(07-01-2025, 09:09 AM)rsthomas Wrote: Yep, all was well since Saturday afternoon -- until this afternoon when the server filled up again!
Looking at /var/log/syslog it appears I have been hacked by some maggots using me as their private email server.
If you don't mind, can I pick your brain again?
Mysql seems to still be running, as I haven't rebooted the server. Trying to run it tells me this: ERROR 1045 (28000): Access denied for user 'root'@'localhost' (using password: NO). Do I need to include the password somewhere in the command line?
1.) I expect there is a file on the server that is running the show. Any idea how I can locate it?
2.) It might be using a database table or text file to provide the addresses
3.) Is there a way I can delete the email log file in order to recover some space?
At any rate, things have settled down now since the hackers might be done for the day.
I can resize the hard drive to get the domains/sites to come up but unless I delete the script and/or email list file it will just fill up again. With your expert advice, hopefully I can delete the files that are causing the problem.
Thanks in advance for your help!
I'll check it out.
You can edit the large log file and delete it's contents and save it. Thats what I do when I'm testing.
Send me a PM with your hosting domain, and the domain you think is causing the problems.

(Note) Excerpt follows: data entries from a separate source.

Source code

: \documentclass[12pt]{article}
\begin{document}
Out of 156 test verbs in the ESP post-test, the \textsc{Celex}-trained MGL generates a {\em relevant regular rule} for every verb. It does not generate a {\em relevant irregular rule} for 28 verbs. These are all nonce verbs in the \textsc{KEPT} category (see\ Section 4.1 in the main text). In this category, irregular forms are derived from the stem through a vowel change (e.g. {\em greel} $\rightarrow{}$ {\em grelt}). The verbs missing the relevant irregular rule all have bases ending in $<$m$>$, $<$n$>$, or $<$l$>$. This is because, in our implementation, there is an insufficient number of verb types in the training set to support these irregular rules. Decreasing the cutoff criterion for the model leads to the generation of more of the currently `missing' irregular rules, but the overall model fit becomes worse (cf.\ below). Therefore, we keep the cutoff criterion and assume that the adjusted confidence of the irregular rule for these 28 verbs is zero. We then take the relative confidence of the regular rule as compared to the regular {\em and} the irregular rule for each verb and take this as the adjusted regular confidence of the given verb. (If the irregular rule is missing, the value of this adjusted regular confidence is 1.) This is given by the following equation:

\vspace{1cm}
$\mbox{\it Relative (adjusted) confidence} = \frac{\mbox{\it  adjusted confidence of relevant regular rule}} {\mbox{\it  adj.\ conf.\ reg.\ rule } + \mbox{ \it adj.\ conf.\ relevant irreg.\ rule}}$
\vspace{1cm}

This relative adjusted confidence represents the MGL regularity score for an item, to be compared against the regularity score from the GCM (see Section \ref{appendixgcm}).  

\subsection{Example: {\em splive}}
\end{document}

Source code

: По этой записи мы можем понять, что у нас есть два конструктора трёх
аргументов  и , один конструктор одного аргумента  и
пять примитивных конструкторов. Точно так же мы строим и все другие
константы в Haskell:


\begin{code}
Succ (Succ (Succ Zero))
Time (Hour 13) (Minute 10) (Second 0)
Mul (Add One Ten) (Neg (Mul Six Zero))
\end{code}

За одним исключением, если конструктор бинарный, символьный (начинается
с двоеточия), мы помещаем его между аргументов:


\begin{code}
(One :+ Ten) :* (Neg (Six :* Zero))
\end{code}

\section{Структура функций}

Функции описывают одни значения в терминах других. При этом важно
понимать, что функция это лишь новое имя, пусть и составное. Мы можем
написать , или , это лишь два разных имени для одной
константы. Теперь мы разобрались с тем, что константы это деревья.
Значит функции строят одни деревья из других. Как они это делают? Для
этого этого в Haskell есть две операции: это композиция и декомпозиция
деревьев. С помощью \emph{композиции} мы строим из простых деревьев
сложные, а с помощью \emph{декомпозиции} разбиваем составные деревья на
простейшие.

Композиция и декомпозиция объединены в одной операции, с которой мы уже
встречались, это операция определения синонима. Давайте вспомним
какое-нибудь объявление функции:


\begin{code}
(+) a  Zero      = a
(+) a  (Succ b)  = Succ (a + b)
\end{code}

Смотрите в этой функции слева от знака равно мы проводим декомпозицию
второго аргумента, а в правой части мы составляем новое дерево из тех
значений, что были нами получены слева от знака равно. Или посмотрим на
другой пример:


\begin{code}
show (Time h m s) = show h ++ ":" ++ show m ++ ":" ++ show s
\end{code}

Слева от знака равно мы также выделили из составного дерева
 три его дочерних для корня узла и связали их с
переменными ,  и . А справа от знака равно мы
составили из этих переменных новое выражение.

If you have a site that has vulnerable code, they could be getting in that way.
If you have an older backup of your hostdata folder, you could try and compare the old one vs the new one and see what files are new or don't belong or what files are larger than they are supposed to be.
We had a similiar issue happen with our docs site. A hacker was able to get in through an old no longer supported WYSIWYG editor. (Like the one one here with the bold, italilic, etc.)
On another note, could you use a different editor for the log files you send me? Something like notepad++ ?
I don't have a decent docx viewer/reader unfortunately.